A group of eight-year-olds practiced tossing beanbags into buckets in gym class. Half of the kids tossed into a bucket three feet away. The other half mixed it up by tossing into buckets two feet and four feet away. After twelve weeks of this they were all tested on tossing into a three-foot bucket. The kids who did the best by far were those who’d practiced on two- and four-foot buckets but never on three-foot buckets (p 46).

That’s also the value of using multiple examples instead of just one, as those make it easier to understand the underlying concepts.

Another way to build mastery is through challenging exercises, which force the brain to find necessary connections between related topics and to strengthen the existing ones.

Effortful retrieval makes for stronger learning and retention. We’re easily seduced into believing that learning is better when it’s easier, but the research shows the opposite: when the mind has to work, learning sticks better. The greater the effort to retrieve learning, provided that you succeed, the more that learning is strengthened by retrieval. After an initial test, delaying subsequent retrieval practice is more potent for reinforcing retention than immediate practice, because delayed retrieval requires more effort (p. 43).

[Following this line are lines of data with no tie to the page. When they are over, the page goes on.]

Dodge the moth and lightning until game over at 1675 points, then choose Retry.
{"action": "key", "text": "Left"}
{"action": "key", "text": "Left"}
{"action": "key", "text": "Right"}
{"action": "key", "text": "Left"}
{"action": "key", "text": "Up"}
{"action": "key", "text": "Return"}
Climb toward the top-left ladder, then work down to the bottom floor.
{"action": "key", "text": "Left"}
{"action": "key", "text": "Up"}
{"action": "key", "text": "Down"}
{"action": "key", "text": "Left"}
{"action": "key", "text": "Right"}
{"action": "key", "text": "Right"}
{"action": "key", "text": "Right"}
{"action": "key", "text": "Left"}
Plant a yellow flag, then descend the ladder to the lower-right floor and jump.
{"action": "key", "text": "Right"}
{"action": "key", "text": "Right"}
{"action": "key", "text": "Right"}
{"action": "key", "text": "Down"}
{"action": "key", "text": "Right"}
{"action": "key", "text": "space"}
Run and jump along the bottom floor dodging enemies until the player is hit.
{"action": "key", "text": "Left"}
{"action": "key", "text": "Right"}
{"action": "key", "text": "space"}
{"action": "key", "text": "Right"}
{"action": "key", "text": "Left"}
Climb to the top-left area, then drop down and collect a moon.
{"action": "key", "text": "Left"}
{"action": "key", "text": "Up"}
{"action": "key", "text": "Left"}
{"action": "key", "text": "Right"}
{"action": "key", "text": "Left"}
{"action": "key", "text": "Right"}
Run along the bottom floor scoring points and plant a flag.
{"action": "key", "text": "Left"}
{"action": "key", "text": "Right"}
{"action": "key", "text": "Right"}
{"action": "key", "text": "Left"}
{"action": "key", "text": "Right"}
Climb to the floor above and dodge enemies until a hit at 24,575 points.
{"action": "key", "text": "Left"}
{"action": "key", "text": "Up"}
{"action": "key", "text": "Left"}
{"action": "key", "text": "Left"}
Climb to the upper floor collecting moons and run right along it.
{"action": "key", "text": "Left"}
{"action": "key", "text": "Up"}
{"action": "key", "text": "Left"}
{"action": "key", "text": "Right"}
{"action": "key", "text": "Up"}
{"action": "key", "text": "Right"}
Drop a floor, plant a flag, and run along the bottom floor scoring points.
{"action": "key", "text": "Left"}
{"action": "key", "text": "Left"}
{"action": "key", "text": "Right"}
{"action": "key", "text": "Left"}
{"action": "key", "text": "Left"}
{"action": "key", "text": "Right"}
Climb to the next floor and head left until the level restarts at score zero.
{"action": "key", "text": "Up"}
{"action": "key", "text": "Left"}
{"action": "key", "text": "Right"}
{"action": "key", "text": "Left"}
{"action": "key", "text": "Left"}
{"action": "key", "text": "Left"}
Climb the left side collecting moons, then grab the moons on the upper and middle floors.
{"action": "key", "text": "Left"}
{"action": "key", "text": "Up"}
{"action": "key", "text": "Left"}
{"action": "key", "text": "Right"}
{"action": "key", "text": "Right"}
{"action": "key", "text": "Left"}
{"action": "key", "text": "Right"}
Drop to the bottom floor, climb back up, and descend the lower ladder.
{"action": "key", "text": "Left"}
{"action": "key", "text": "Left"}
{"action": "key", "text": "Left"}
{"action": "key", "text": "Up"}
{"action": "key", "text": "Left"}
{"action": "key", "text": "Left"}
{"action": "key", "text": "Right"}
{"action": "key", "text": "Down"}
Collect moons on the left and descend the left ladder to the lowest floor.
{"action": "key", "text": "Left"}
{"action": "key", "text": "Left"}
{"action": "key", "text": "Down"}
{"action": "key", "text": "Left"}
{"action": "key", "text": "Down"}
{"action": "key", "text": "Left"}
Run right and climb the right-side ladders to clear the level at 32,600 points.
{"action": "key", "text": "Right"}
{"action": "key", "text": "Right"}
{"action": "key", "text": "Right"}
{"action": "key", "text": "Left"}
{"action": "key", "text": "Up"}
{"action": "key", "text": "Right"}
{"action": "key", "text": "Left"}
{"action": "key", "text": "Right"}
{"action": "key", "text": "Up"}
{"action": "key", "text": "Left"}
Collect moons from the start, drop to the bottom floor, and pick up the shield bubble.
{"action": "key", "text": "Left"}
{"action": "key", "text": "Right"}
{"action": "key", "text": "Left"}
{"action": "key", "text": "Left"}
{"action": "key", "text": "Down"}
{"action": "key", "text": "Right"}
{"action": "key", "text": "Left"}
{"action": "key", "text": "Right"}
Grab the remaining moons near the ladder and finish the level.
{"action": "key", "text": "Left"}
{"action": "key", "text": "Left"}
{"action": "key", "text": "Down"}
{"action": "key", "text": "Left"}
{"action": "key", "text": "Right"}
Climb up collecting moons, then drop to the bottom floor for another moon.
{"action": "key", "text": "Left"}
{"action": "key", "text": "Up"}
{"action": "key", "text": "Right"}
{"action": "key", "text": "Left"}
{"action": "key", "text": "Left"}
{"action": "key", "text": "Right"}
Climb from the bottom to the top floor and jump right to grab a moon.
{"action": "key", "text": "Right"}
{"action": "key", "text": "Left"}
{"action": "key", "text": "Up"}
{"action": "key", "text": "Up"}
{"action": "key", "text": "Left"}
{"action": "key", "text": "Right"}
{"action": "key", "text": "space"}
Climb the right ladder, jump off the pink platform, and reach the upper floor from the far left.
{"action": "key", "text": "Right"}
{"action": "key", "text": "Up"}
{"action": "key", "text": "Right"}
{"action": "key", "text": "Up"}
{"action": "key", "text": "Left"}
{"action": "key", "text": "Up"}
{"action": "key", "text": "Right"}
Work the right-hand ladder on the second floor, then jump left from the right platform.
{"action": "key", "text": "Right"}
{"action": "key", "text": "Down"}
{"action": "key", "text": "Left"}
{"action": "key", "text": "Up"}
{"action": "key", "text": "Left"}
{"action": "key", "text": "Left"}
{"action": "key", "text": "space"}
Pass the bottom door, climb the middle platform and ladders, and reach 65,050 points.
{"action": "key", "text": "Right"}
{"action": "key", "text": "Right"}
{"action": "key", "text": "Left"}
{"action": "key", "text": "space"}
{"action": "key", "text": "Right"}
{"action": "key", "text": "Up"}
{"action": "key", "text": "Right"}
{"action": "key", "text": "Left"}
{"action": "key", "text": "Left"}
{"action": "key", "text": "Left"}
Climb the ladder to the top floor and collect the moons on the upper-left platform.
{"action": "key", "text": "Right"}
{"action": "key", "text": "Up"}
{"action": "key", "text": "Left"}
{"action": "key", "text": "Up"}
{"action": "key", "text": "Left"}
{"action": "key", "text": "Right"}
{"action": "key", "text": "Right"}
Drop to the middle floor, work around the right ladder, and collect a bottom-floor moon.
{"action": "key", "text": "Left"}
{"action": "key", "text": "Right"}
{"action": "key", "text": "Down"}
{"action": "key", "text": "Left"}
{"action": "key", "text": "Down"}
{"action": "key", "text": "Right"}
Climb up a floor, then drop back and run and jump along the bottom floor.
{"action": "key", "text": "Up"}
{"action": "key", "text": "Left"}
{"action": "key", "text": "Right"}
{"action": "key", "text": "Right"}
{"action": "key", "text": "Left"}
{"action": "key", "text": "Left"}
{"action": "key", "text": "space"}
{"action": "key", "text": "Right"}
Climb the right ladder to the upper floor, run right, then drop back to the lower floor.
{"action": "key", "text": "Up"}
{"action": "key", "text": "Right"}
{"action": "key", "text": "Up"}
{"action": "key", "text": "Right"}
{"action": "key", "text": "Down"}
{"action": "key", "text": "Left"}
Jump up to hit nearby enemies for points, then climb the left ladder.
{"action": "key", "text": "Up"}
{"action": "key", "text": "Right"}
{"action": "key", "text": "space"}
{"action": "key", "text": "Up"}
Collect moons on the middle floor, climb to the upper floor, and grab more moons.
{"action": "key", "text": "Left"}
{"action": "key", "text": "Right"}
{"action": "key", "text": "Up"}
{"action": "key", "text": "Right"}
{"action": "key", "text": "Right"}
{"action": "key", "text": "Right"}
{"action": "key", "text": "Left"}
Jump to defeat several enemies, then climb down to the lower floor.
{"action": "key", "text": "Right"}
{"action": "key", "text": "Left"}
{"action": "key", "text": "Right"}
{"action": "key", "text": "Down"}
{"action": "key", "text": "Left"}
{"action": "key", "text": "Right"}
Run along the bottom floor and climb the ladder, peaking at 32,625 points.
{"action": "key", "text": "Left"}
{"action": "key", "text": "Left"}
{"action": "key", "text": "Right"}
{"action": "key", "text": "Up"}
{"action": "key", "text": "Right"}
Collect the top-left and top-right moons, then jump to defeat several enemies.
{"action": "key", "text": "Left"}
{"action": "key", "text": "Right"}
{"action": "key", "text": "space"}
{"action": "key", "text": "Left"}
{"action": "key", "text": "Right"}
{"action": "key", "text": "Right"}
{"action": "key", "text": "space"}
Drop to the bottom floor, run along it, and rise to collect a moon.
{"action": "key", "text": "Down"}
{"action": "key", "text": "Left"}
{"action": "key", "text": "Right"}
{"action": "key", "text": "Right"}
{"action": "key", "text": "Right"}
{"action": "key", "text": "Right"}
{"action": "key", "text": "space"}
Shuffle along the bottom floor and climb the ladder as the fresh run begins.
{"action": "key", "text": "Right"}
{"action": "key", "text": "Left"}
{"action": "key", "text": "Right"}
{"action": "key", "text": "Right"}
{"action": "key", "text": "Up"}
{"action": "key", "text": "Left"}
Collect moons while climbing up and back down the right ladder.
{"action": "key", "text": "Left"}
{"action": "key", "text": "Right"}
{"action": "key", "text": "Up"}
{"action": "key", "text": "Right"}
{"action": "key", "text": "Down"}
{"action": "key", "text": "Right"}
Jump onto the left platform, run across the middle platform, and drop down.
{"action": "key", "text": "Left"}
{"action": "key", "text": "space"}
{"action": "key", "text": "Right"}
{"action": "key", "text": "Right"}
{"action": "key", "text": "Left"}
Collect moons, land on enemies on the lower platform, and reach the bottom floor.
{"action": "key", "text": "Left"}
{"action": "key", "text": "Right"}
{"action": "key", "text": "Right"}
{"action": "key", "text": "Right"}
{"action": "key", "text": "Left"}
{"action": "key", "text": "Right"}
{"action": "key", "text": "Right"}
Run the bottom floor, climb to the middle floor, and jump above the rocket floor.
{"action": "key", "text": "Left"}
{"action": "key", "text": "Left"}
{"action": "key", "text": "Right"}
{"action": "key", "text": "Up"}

The book demonstrates another benefit of making learners aware of the value of effort:

Emphasizing effort gives a child a rare variable they can control. But emphasizing natural intelligence takes it out of a child’s control, and it provides no good recipe for responding to a failure (p. 182).

Conclusion

The book doesn’t say it, but the authors are eating their own dog food by actually conveying their main points through the very methods they promote for learning, like spaced repetition and multiplying examples. Therefore, reading one chapter once in a while may work better than swallowing everything in one shot.

Fortunately, they authors didn’t make the book harder to read to make their points stick harder!

I have been a professional trainer for 20 years and have already built my teaching experience by myself. However, I found this book very insightful and very influential. The proof is that I added many notes to my list of ideas for making my training courses more effective. I’ve already used pretty challenging practical labs, but from now on, I will avoid too long sequences of lectures and will quiz learners more frequently, instead of just once at the end. I also want to offer learners resources to keep consolidating and expanding what they learned, especially after the course is over.

So, what I learned from this book will definitely stick.

Extra resources

If this can help to make this article stick, here is a mind map I created from my reading notes (using Heimer on GNU/Linux).

If you are interested in developing your memory, I can also recommend the Remember It book from Nelson Dellis. The book is brilliant and very fun to read, and that’s another author eating his own dog food.